Al pronunciar estas palabras, el suelo del templo tembló levemente. No por miedo, sino en respuesta. Desde las costas más lejanas, una ola gigante se alzó y se detuvo en el aire por un instante, como si el mar mismo hiciera una reverencia antes de retirarse.
El murmullo de la multitud se apagó cuando Vareth, el Señor de la Forja Eterna, avanzó hacia el centro del templo. Cada uno de sus pasos retumbó como el golpe de un martillo sobre el yunque del mundo.
Su figura era una obra maestra viviente:
Sus brazos, esculpidos por siglos de trabajo incansable, parecían tallados en la misma roca de las montañas sagradas, entretejidos con vetas de oro que brillaban como venas de leyenda.
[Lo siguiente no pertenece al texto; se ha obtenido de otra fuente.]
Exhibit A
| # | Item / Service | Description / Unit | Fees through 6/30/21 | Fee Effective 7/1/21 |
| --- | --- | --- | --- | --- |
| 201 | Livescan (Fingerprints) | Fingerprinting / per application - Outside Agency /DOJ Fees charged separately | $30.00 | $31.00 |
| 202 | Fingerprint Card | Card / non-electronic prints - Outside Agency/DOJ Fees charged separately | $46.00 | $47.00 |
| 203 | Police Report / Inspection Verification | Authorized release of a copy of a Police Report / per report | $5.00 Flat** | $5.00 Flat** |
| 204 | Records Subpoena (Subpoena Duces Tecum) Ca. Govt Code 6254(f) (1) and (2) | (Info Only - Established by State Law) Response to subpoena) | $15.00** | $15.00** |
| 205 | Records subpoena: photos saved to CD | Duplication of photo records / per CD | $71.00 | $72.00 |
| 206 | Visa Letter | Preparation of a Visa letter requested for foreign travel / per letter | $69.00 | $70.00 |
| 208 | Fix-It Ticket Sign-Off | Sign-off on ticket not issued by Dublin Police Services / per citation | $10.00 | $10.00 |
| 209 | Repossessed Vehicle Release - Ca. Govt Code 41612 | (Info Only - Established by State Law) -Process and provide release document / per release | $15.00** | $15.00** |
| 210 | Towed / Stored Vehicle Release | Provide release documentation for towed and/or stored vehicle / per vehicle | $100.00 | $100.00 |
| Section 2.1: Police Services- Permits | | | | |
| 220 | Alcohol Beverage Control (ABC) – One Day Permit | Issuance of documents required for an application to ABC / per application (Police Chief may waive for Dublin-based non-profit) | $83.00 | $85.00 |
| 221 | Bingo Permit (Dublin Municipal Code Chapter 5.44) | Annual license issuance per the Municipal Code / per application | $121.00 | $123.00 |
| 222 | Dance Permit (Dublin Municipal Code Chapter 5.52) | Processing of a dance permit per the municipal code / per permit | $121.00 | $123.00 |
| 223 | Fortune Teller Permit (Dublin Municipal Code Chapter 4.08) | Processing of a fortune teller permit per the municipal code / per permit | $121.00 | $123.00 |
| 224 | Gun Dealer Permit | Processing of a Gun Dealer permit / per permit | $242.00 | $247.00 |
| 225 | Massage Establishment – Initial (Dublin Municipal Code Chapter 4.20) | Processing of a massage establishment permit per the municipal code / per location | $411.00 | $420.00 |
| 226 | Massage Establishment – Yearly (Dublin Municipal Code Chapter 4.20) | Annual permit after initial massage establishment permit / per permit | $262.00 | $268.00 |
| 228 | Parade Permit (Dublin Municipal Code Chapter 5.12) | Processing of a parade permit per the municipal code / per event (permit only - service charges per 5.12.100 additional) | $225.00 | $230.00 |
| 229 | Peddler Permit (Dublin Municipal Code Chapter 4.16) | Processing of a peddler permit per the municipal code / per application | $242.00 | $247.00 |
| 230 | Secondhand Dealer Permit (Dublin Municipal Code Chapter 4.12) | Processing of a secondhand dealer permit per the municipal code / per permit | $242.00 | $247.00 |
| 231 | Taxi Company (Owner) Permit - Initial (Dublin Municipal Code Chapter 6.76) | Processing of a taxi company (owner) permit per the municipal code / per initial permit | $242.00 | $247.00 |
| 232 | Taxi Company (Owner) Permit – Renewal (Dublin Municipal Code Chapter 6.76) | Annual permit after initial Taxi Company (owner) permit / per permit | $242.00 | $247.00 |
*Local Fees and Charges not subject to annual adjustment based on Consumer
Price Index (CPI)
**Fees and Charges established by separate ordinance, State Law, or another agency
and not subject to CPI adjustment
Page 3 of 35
Su piel, rugosa como piedra pulida por el tiempo, emanaba un calor apenas contenido, como si aún llevara el fuego de su fragua en las entrañas.
—Mil años no son más que el inicio—, declaró, y su voz resonó con el eco de mil martillazos fundiéndose en uno. —Eldoria aún tiene mucho que construir—.
El aire se impregnó del olor a metal al rojo vivo y carbón ardiente, aunque no hubiera fragua cerca. Era la esencia de Volkaris, la ciudad cuyas torres no se alzaban hacia el cielo, sino que brotaban de la tierra como espadas recién forjadas, donde el sonido de los yunques era el latido del progreso.